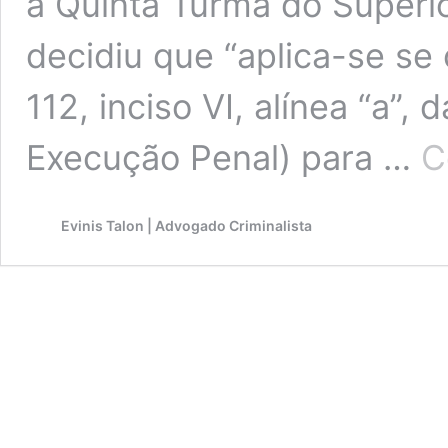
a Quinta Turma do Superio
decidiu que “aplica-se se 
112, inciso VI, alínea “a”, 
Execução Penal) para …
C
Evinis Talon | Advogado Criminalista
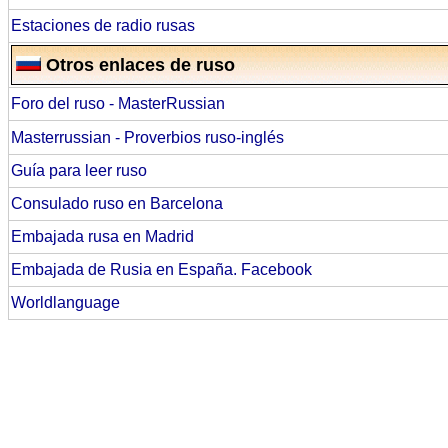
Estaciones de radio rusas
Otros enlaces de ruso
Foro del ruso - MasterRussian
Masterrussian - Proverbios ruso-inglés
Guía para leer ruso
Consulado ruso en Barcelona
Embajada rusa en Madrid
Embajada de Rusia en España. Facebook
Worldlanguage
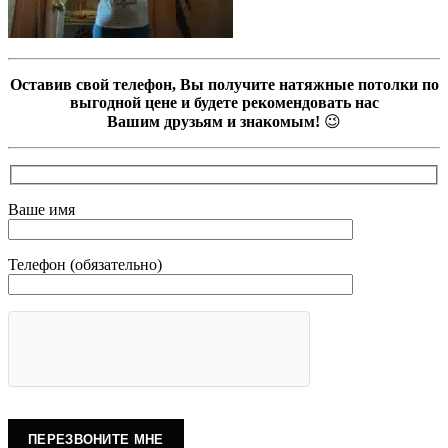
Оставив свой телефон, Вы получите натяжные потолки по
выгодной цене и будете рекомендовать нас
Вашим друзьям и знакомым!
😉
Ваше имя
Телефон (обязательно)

- [TASK GOAL] Rewrite every line of text in the records as a JSON list of strings, one string per line, with blank lines dropped. Leave the pictures out of the answer.

- [OUTPUT]
[
  "a Quinta Turma do Superio",
  "decidiu que “aplica-se se ",
  "112, inciso VI, alínea “a”, ",
  "Execução Penal) para …",
  "C",
  "Evinis Talon | Advogado Criminalista",
  "Estaciones de radio rusas",
  "Otros enlaces de ruso",
  "Foro del ruso - MasterRussian",
  "Masterrussian - Proverbios ruso-inglés",
  "Guía para leer ruso",
  "Consulado ruso en Barcelona",
  "Embajada rusa en Madrid",
  "Embajada de Rusia en España. Facebook",
  "Worldlanguage",
  "Оставив свой телефон, Вы получите натяжные потолки по",
  "выгодной цене и будете рекомендовать нас",
  "Вашим друзьям и знакомым!",
  "😉",
  "Ваше имя",
  "Телефон (обязательно)"
]